Duygusal izolasyonunuzu bir savunma olarak anlamak mümkün. Bu tarz çekilme durumları çoğu zaman bilinçli olmaktan çok koruyucu bir mekanizmadır. Aşırı uyarılmaya, hayal kırıklığına ve güvensizliğe karşı bedenin ve ruhun “bir süre uzaklaşma” kararıdır bu. Bu noktada şunu söylemek önemli: İçine çekilmek her zaman bir kopuş değil; bazen yeniden yapılandırmanın ön koşuludur.

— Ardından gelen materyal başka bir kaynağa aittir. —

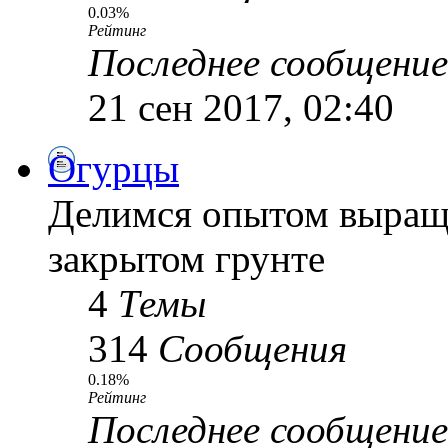
0.03%
Рейтинг
Последнее сообщение
21 сен 2017, 02:40
Огурцы
Делимся опытом выращи
закрытом грунте
4
Темы
314
Сообщения
0.18%
Рейтинг
Последнее сообщение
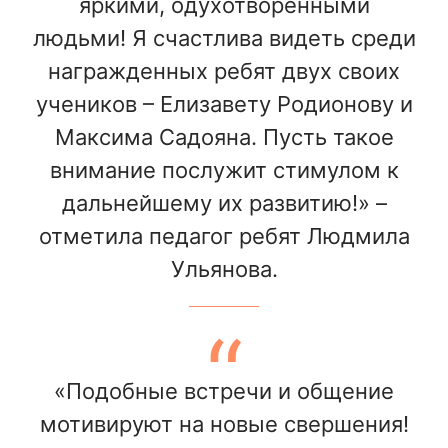
яркими, одухотворенными
людьми! Я счастлива видеть среди
награжденных ребят двух своих
учеников – Елизавету Родионову и
Максима Садояна. Пусть такое
внимание послужит стимулом к
дальнейшему их развитию!» –
отметила педагог ребят Людмила
Ульянова.
«Подобные встречи и общение
мотивируют на новые свершения!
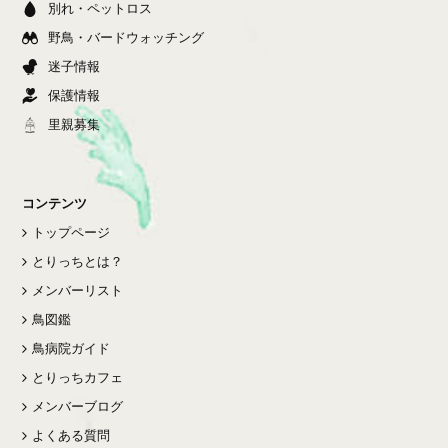
別れ・ペットロス
野鳥・バードウォッチング
迷子情報
保護情報
里親募集
コンテンツ
トップページ
とりっちとは？
メンバーリスト
鳥図鑑
鳥病院ガイド
とりっちカフェ
メンバーブログ
よくある質問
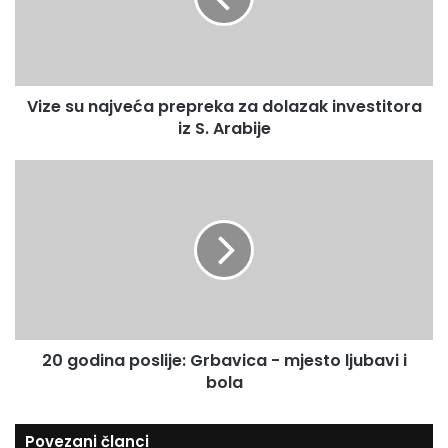
E
u
m
n
a
a
i
j
l
Vize su najveća prepreka za dolazak investitora
v
a
iz S. Arabije
e
d
ć
r
a
2
e
p
0
s
r
g
u
e
o
p
d
r
i
e
n
k
a
a
p
z
20 godina poslije: Grbavica - mjesto ljubavi i
o
a
bola
s
d
l
o
i
Povezani članci
l
j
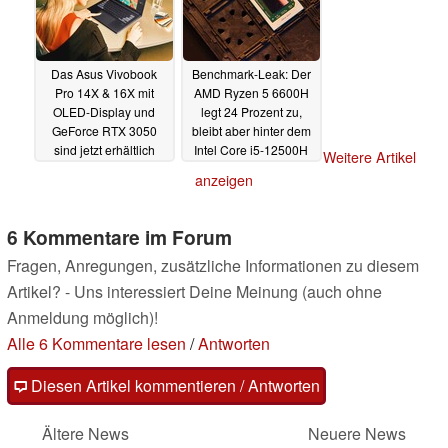
Das Asus Vivobook
Benchmark-Leak: Der
Pro 14X & 16X mit
AMD Ryzen 5 6600H
OLED-Display und
legt 24 Prozent zu,
GeForce RTX 3050
bleibt aber hinter dem
sind jetzt erhältlich
Intel Core i5-12500H
Weitere Artikel
27.01.2022
26.01.2022
anzeigen
6 Kommentare im Forum
Fragen, Anregungen, zusätzliche Informationen zu diesem
Artikel? - Uns interessiert Deine Meinung (auch ohne
Anmeldung möglich)!
Alle 6 Kommentare lesen
/
Antworten
Diesen Artikel kommentieren / Antworten
Ältere News
Neuere News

Şu an bulunduğunuz yer, sancılı ama aynı zamanda iç görüye açık bir süreç. Belki de yeniden “güvenilebilir ilişki” tanımınızı şekillendirdiğiniz bir evredesiniz. “Kime, ne kadar, nasıl açılmalıyım?” sorusu, bu noktada temel bir yer tutabilir. Ayrıca duygusal emeğinizi yönlendirdiğiniz kişileri seçerken kendi ihtiyaçlarınızı da göz önünde bulundurmanız, ileride sizi daha koruyucu sınırlar içinde tutacaktır.
Son olarak, bu süreçte hissettiklerinizin anormal ya da ‘fazla’ olmadığını bilmenizi isterim. Hatta bu kadar derin hissetmek, yaşadıklarınızı anlamaya çalışmak, empatiyle hareket etmek sizin duygusal kapasitenizin ve içsel gücünüzün bir göstergesi. Şu anda içsel olarak yorgun hissediyor olmanız, iyileşme sürecinizin bir parçası. Duygularınızı bastırmak değil, onları tanıyıp onlara alan açmak, ileride çok daha sağlam ilişkiler kurabilmenin temelidir.